---------- INFORMATION SUPPLIED ----------
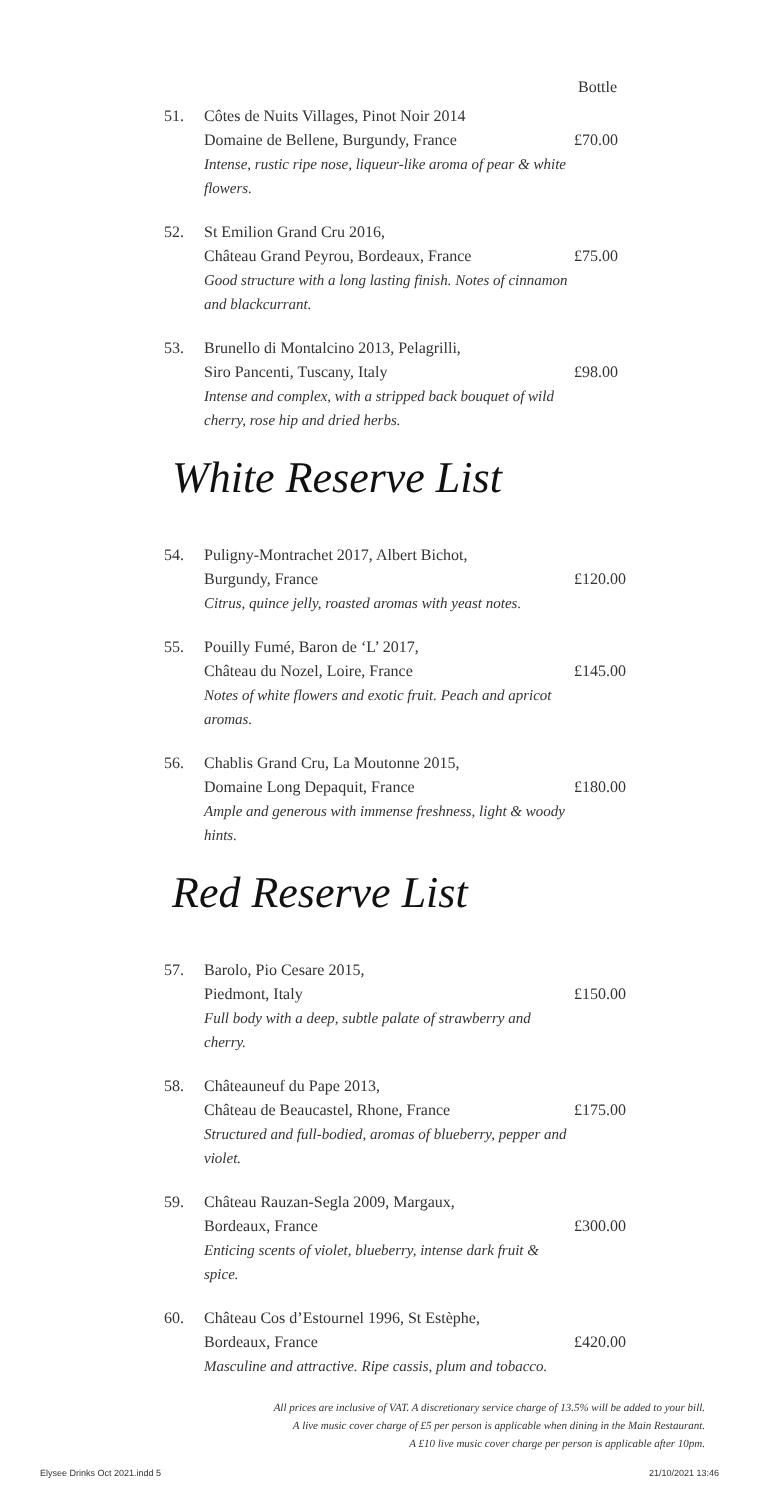Bottle
51. Côtes de Nuits Villages, Pinot Noir 2014
Domaine de Bellene, Burgundy, France
Intense, rustic ripe nose, liqueur-like aroma of pear & white flowers.
£70.00
52. St Emilion Grand Cru 2016,
Château Grand Peyrou, Bordeaux, France
Good structure with a long lasting finish. Notes of cinnamon and blackcurrant.
£75.00
53. Brunello di Montalcino 2013, Pelagrilli,
Siro Pancenti, Tuscany, Italy
Intense and complex, with a stripped back bouquet of wild cherry, rose hip and dried herbs.
£98.00
White Reserve List
54. Puligny-Montrachet 2017, Albert Bichot,
Burgundy, France
Citrus, quince jelly, roasted aromas with yeast notes.
£120.00
55. Pouilly Fumé, Baron de ‘L’ 2017,
Château du Nozel, Loire, France
Notes of white flowers and exotic fruit. Peach and apricot aromas.
£145.00
56. Chablis Grand Cru, La Moutonne 2015,
Domaine Long Depaquit, France
Ample and generous with immense freshness, light & woody hints.
£180.00
Red Reserve List
57. Barolo, Pio Cesare 2015,
Piedmont, Italy
Full body with a deep, subtle palate of strawberry and cherry.
£150.00
58. Châteauneuf du Pape 2013,
Château de Beaucastel, Rhone, France
Structured and full-bodied, aromas of blueberry, pepper and violet.
£175.00
59. Château Rauzan-Segla 2009, Margaux,
Bordeaux, France
Enticing scents of violet, blueberry, intense dark fruit & spice.
£300.00
60. Château Cos d’Estournel 1996, St Estèphe,
Bordeaux, France
Masculine and attractive. Ripe cassis, plum and tobacco.
£420.00
All prices are inclusive of VAT. A discretionary service charge of 13.5% will be added to your bill.
A live music cover charge of £5 per person is applicable when dining in the Main Restaurant.
A £10 live music cover charge per person is applicable after 10pm.
Elysee Drinks Oct 2021.indd 5 21/10/2021 13:46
----------
■ **ASSIGNMENT**
Print exactly the lines from the one with "Château de Beaucastel, Rhone, France" through the last line of the material, including both, and no others.

■ **OUTPUT BELOW**
Château de Beaucastel, Rhone, France
Structured and full-bodied, aromas of blueberry, pepper and violet.
£175.00
59. Château Rauzan-Segla 2009, Margaux,
Bordeaux, France
Enticing scents of violet, blueberry, intense dark fruit & spice.
£300.00
60. Château Cos d’Estournel 1996, St Estèphe,
Bordeaux, France
Masculine and attractive. Ripe cassis, plum and tobacco.
£420.00
All prices are inclusive of VAT. A discretionary service charge of 13.5% will be added to your bill.
A live music cover charge of £5 per person is applicable when dining in the Main Restaurant.
A £10 live music cover charge per person is applicable after 10pm.
Elysee Drinks Oct 2021.indd 5 21/10/2021 13:46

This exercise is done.